Apenas o MMA respondeu aos questionamentos.
Em nota, a pasta disse que o governo pretende atualizar o programa "Brasil 2040".
"Há previsão de atualização do Brasil 2040 para fortalecer a base de dados das políticas de adaptação, além de reforçar a tomada de decisão no âmbito do Plano Clima", disse a pasta à BBC News Brasil.
Não foi dado um prazo para que essa atualização fosse feita.
A nota disse ainda que os resultados do "Brasil 2040" foram "compartilhados com órgãos governamentais relacionados aos setores abordados".
Sobre o Plano Nacional de Adaptação à Mudança do Clima, instituído em 2016, a pasta disse que ele ficou "virtualmente paralisado durante o governo passado" e que a revisão prevista para 2020 não teria sido realizada.
O MMA disse que o governo já iniciou a revisão do "Plano Clima-Adaptação" (termo usado pela atual gestão), mas não informou a data prevista para conclusão do documento.
Segundo informações do site da pasta, o "Plano Clima-Adaptação" tem como um dos seus objetivos "aumentar a resiliência do País às alterações climáticas".
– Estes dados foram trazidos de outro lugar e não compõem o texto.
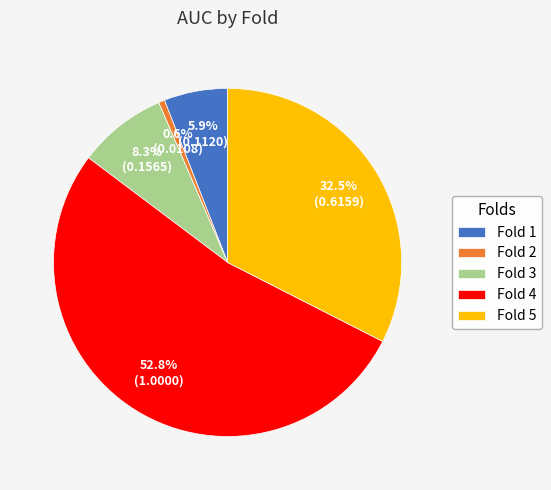

Is the sum of Fold 5 and Fold 1 greater than half?

No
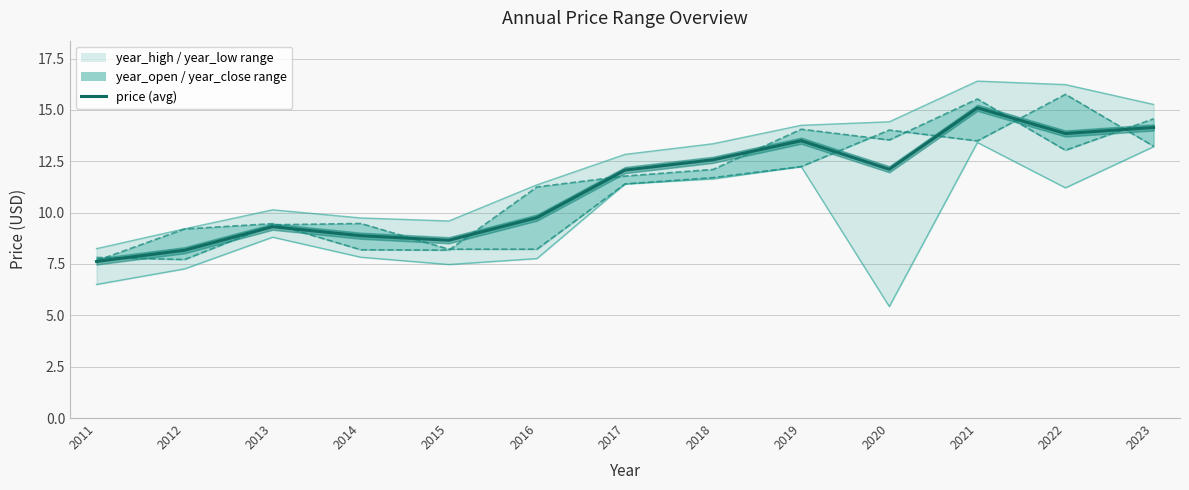

Between 2014 and 2019, which series saw the biggest shift?

year_open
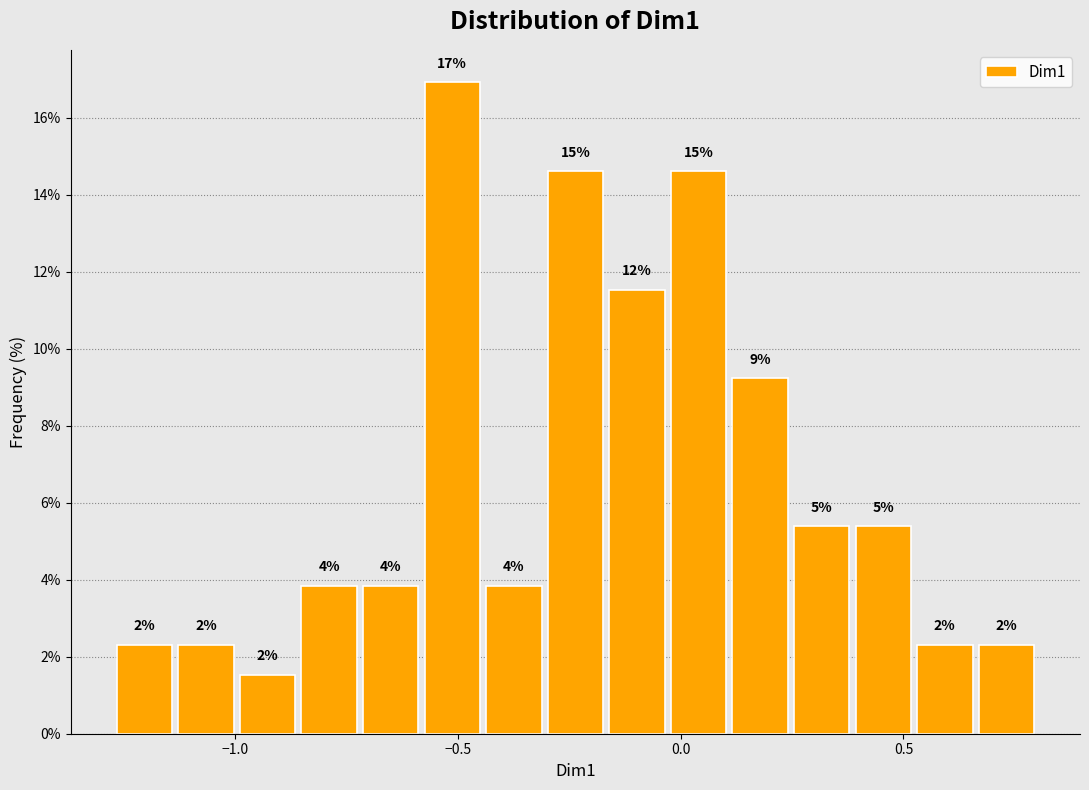

Around what value on the x-axis is the tallest bar? Give the approximate position of its centre, as read against the axis.

-0.50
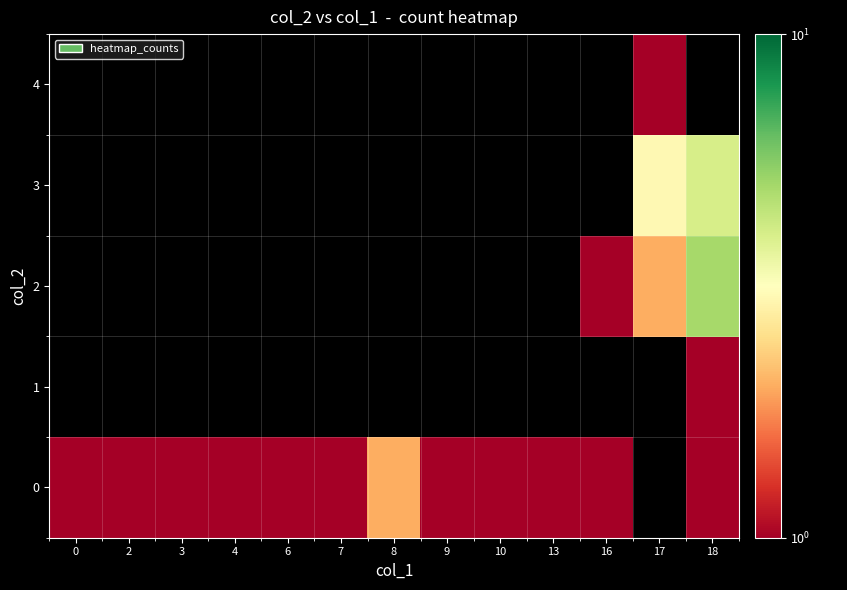

How many categories are shown in the chart?

13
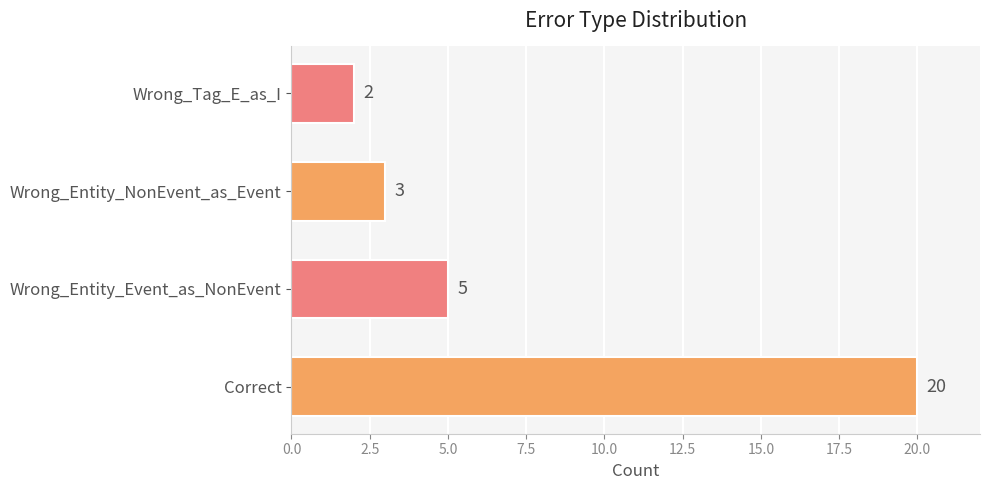

Is it true that the value at Correct is 30?

False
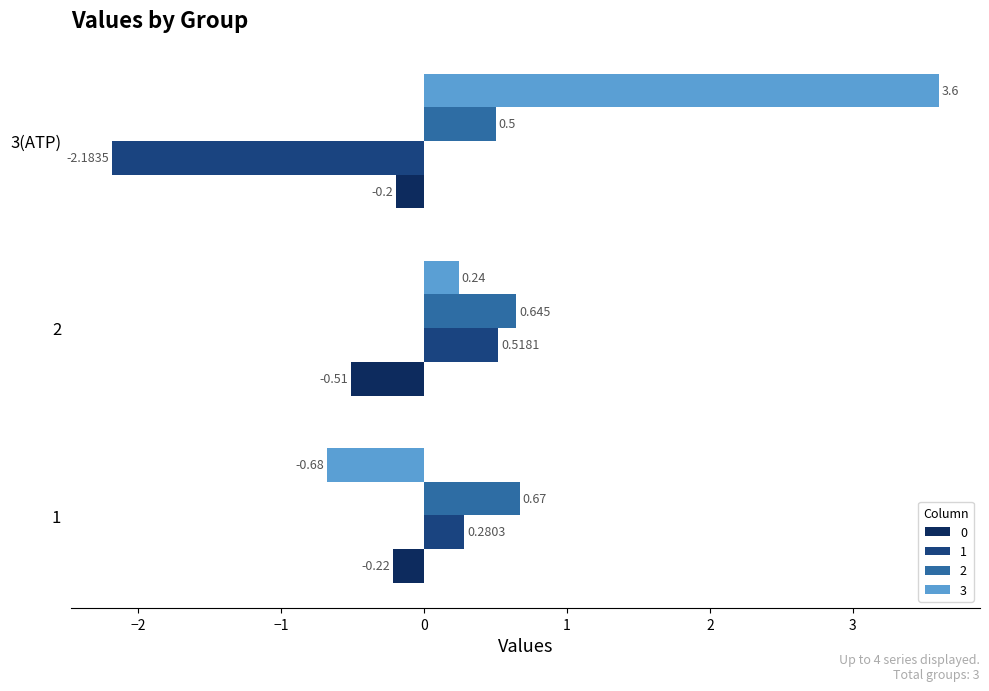

What is the maximum value shown in the chart?

3.6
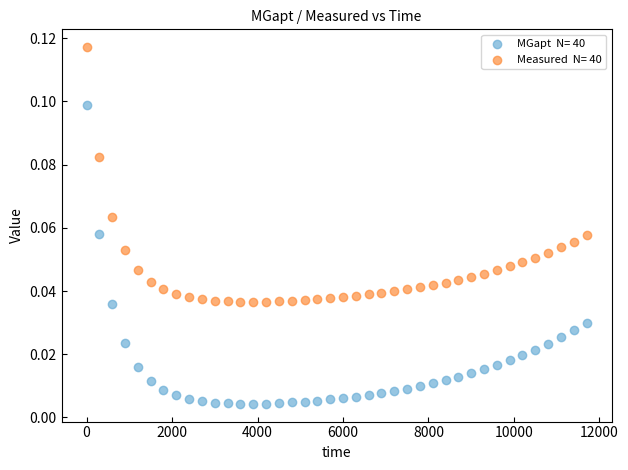

Across all data points, what is the range of X values (max minus min)?

11700.0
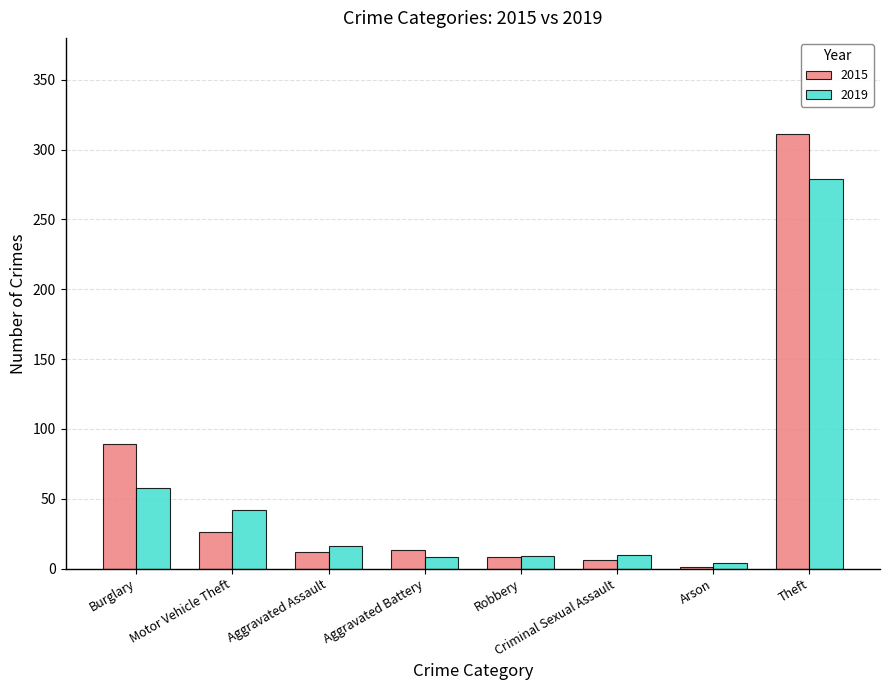

Where is 2015 nearest to the value 156?

Burglary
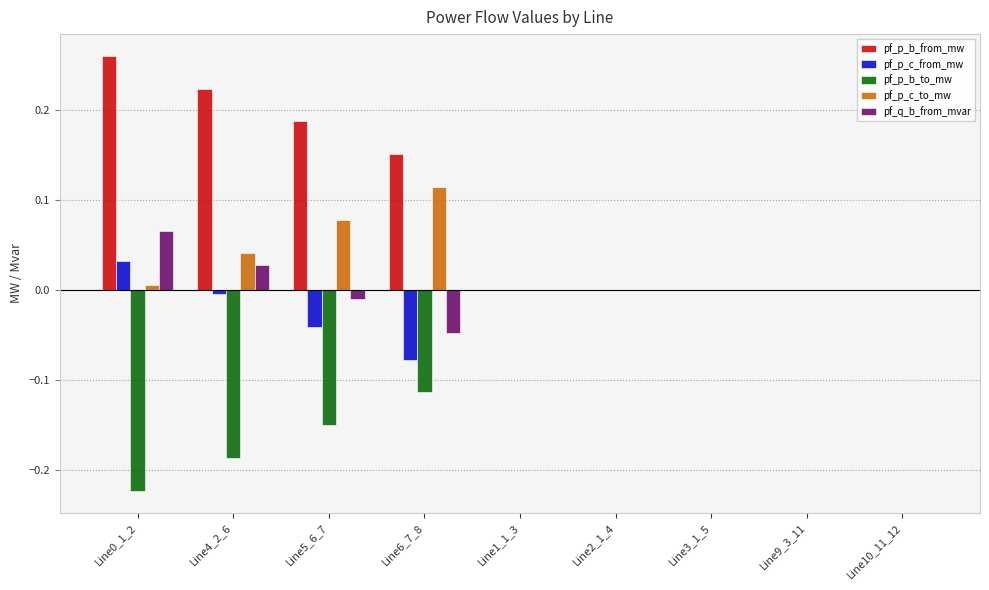

Which series has the widest spread of values?

pf_p_b_from_mw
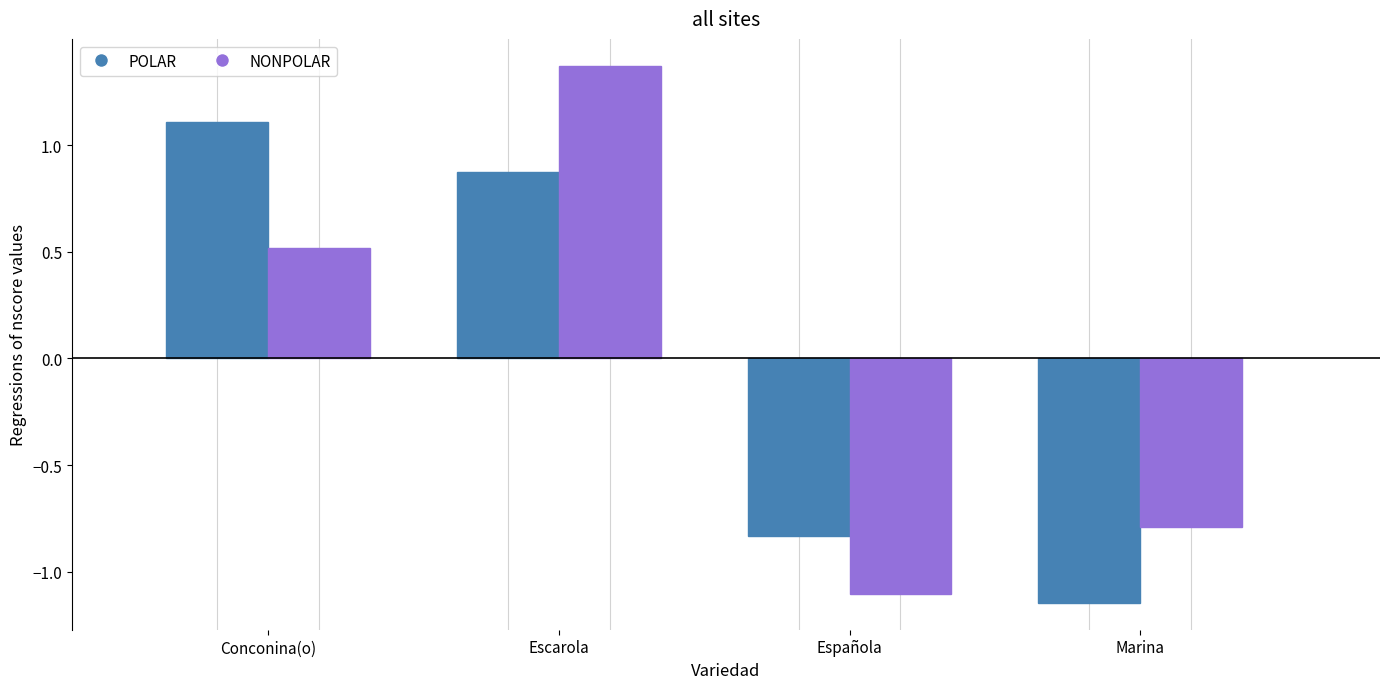

What is the difference between the highest and lowest values at Marina?

0.4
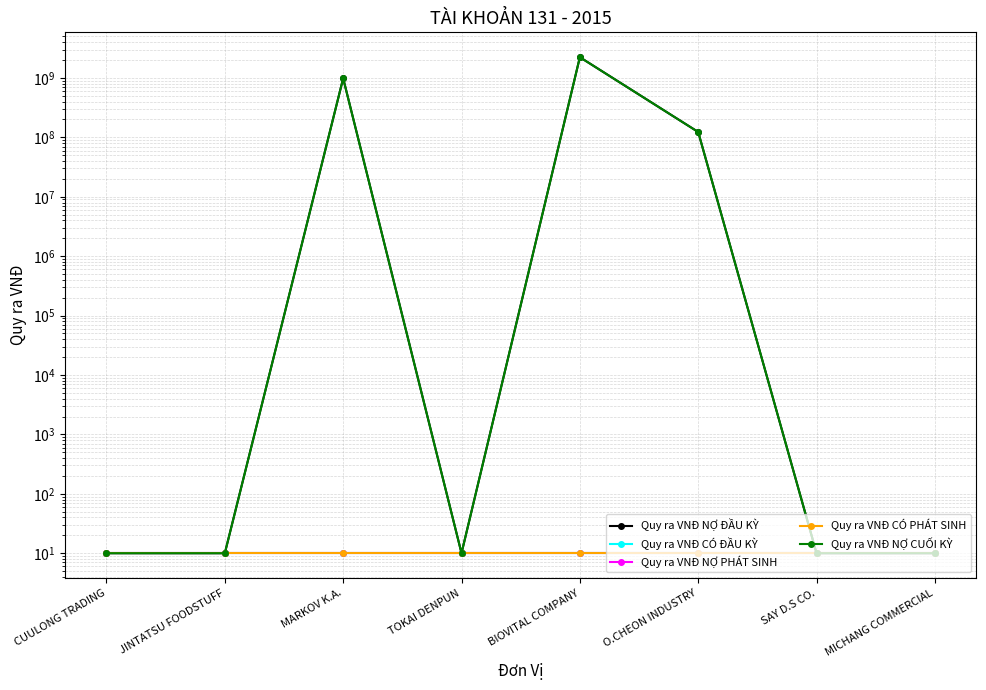

Reading left to right, what are all the values shown in this chart?

Quy ra VNĐ NỢ ĐẦU KỲ: 10	10	986296391	10	2233983375	123101834	10	10
Quy ra VNĐ CÓ ĐẦU KỲ: 10	10	10	10	10	10	10	10
Quy ra VNĐ NỢ PHÁT SINH: 10	10	10	10	10	10	10	10
Quy ra VNĐ CÓ PHÁT SINH: 10	10	10	10	10	10	10	10
Quy ra VNĐ NỢ CUỐI KỲ: 10	10	986296391	10	2233983375	123101834	10	10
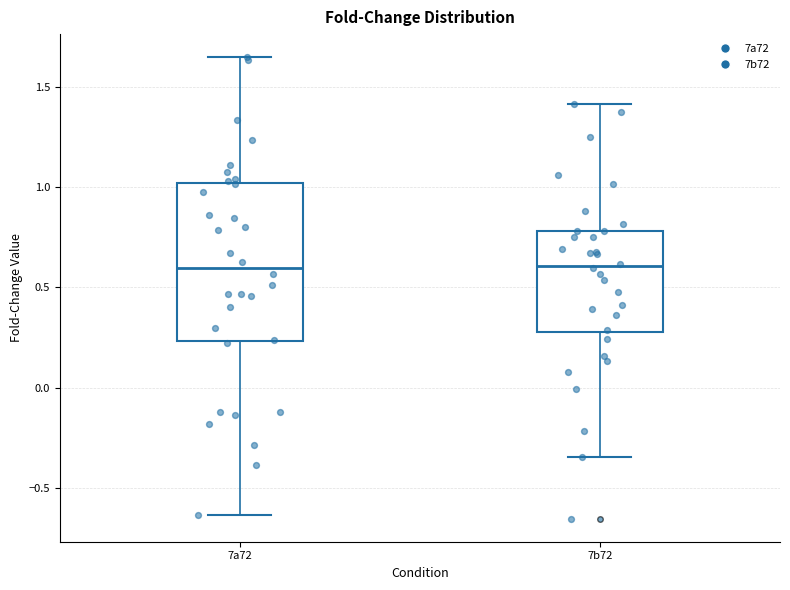

Comparing the boxes themselves (not the whiskers), which one is the tallest?

7a72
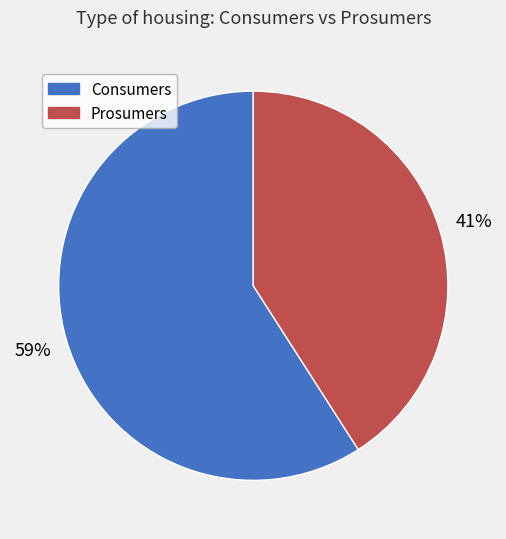

Which category accounts for the majority?

Consumers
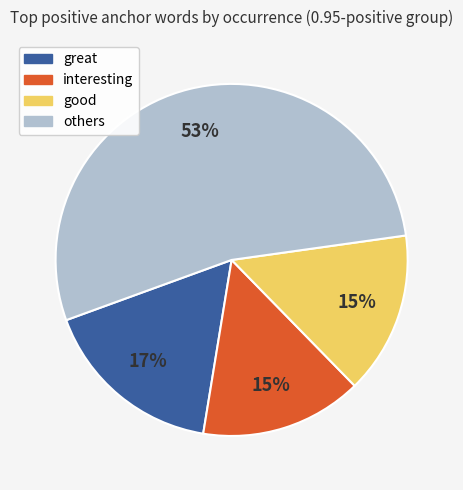

Approximately how many times larger is the value at great compared to good?

1.1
A pasta afirmou ainda que o governo trabalha em um projeto de "melhoria da capacidade institucional" de Estados e municípios para lidar com as mudanças climáticas e que ele deverá ter início ainda neste ano.
A previsão é que sejam elaborados 260 planos locais de adaptação para municípios considerados críticos.
A nota citou ainda um aporte de R$ 10,4 bilhões ao Fundo Clima. Segundo o MMA, esses recursos financiarão iniciativas para a transição energética no país. De acordo com a pasta, o valor seria 26 vezes maior do que o que o fundo tinha à disposição em 2022.
O Fundo Clima foi criado pelo governo federal em 2009 com o objetivo de garantir recursos para projetos, estudos e financiamento para mitigação da mudança do clima.